» **YOUR OBJECTIVE**
Replace "common name" with "vernacular name" wherever it occurs in the items below, and give all of their lines again with nothing else altered.
━━ EXTRACTED DATA
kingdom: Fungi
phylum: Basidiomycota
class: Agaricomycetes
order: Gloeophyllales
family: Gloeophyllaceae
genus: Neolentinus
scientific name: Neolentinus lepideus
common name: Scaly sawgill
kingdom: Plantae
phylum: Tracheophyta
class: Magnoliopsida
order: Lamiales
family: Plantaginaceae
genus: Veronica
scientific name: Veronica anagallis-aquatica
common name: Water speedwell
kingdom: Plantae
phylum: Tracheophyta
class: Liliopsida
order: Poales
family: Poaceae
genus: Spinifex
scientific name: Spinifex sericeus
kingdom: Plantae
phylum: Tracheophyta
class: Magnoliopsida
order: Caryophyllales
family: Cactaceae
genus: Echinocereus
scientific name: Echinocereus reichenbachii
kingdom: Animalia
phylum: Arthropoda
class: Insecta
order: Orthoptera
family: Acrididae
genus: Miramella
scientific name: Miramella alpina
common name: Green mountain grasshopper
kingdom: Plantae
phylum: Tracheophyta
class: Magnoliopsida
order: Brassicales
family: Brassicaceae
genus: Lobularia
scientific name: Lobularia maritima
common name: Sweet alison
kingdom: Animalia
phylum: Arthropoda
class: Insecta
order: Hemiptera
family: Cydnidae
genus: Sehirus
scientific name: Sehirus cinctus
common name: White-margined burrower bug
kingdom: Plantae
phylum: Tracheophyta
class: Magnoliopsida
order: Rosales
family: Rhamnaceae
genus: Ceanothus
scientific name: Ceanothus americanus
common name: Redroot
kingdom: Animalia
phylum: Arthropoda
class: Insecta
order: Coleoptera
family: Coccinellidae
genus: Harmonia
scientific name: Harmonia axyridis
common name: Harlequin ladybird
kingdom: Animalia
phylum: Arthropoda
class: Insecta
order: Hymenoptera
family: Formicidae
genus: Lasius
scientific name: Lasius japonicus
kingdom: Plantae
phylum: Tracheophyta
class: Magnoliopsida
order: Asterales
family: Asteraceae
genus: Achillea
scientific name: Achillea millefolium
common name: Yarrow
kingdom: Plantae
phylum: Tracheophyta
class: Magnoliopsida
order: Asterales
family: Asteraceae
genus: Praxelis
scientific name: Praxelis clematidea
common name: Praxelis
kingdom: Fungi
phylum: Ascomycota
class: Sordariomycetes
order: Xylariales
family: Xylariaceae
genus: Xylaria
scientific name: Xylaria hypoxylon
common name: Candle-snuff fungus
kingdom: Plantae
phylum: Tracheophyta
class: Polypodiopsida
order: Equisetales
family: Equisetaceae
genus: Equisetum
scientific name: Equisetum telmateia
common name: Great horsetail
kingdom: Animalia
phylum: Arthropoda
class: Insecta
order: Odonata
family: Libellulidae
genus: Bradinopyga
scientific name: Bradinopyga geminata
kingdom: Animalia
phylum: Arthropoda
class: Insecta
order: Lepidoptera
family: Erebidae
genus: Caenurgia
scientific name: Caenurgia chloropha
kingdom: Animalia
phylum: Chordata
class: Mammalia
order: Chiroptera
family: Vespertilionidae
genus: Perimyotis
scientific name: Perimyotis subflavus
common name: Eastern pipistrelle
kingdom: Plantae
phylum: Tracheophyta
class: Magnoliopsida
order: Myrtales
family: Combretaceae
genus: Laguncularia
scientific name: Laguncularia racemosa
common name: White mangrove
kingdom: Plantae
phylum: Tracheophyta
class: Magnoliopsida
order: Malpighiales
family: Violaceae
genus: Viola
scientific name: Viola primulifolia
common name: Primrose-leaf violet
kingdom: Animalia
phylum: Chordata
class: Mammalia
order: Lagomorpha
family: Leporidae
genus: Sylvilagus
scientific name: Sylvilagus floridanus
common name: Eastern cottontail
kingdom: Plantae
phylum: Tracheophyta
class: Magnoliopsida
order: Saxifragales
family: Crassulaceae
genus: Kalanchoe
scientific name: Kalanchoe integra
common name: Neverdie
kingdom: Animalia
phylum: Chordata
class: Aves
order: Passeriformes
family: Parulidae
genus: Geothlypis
━━━━
» **OUTPUT OF THE TASK**
kingdom: Fungi
phylum: Basidiomycota
class: Agaricomycetes
order: Gloeophyllales
family: Gloeophyllaceae
genus: Neolentinus
scientific name: Neolentinus lepideus
vernacular name: Scaly sawgill
kingdom: Plantae
phylum: Tracheophyta
class: Magnoliopsida
order: Lamiales
family: Plantaginaceae
genus: Veronica
scientific name: Veronica anagallis-aquatica
vernacular name: Water speedwell
kingdom: Plantae
phylum: Tracheophyta
class: Liliopsida
order: Poales
family: Poaceae
genus: Spinifex
scientific name: Spinifex sericeus
kingdom: Plantae
phylum: Tracheophyta
class: Magnoliopsida
order: Caryophyllales
family: Cactaceae
genus: Echinocereus
scientific name: Echinocereus reichenbachii
kingdom: Animalia
phylum: Arthropoda
class: Insecta
order: Orthoptera
family: Acrididae
genus: Miramella
scientific name: Miramella alpina
vernacular name: Green mountain grasshopper
kingdom: Plantae
phylum: Tracheophyta
class: Magnoliopsida
order: Brassicales
family: Brassicaceae
genus: Lobularia
scientific name: Lobularia maritima
vernacular name: Sweet alison
kingdom: Animalia
phylum: Arthropoda
class: Insecta
order: Hemiptera
family: Cydnidae
genus: Sehirus
scientific name: Sehirus cinctus
vernacular name: White-margined burrower bug
kingdom: Plantae
phylum: Tracheophyta
class: Magnoliopsida
order: Rosales
family: Rhamnaceae
genus: Ceanothus
scientific name: Ceanothus americanus
vernacular name: Redroot
kingdom: Animalia
phylum: Arthropoda
class: Insecta
order: Coleoptera
family: Coccinellidae
genus: Harmonia
scientific name: Harmonia axyridis
vernacular name: Harlequin ladybird
kingdom: Animalia
phylum: Arthropoda
class: Insecta
order: Hymenoptera
family: Formicidae
genus: Lasius
scientific name: Lasius japonicus
kingdom: Plantae
phylum: Tracheophyta
class: Magnoliopsida
order: Asterales
family: Asteraceae
genus: Achillea
scientific name: Achillea millefolium
vernacular name: Yarrow
kingdom: Plantae
phylum: Tracheophyta
class: Magnoliopsida
order: Asterales
family: Asteraceae
genus: Praxelis
scientific name: Praxelis clematidea
vernacular name: Praxelis
kingdom: Fungi
phylum: Ascomycota
class: Sordariomycetes
order: Xylariales
family: Xylariaceae
genus: Xylaria
scientific name: Xylaria hypoxylon
vernacular name: Candle-snuff fungus
kingdom: Plantae
phylum: Tracheophyta
class: Polypodiopsida
order: Equisetales
family: Equisetaceae
genus: Equisetum
scientific name: Equisetum telmateia
vernacular name: Great horsetail
kingdom: Animalia
phylum: Arthropoda
class: Insecta
order: Odonata
family: Libellulidae
genus: Bradinopyga
scientific name: Bradinopyga geminata
kingdom: Animalia
phylum: Arthropoda
class: Insecta
order: Lepidoptera
family: Erebidae
genus: Caenurgia
scientific name: Caenurgia chloropha
kingdom: Animalia
phylum: Chordata
class: Mammalia
order: Chiroptera
family: Vespertilionidae
genus: Perimyotis
scientific name: Perimyotis subflavus
vernacular name: Eastern pipistrelle
kingdom: Plantae
phylum: Tracheophyta
class: Magnoliopsida
order: Myrtales
family: Combretaceae
genus: Laguncularia
scientific name: Laguncularia racemosa
vernacular name: White mangrove
kingdom: Plantae
phylum: Tracheophyta
class: Magnoliopsida
order: Malpighiales
family: Violaceae
genus: Viola
scientific name: Viola primulifolia
vernacular name: Primrose-leaf violet
kingdom: Animalia
phylum: Chordata
class: Mammalia
order: Lagomorpha
family: Leporidae
genus: Sylvilagus
scientific name: Sylvilagus floridanus
vernacular name: Eastern cottontail
kingdom: Plantae
phylum: Tracheophyta
class: Magnoliopsida
order: Saxifragales
family: Crassulaceae
genus: Kalanchoe
scientific name: Kalanchoe integra
vernacular name: Neverdie
kingdom: Animalia
phylum: Chordata
class: Aves
order: Passeriformes
family: Parulidae
genus: Geothlypis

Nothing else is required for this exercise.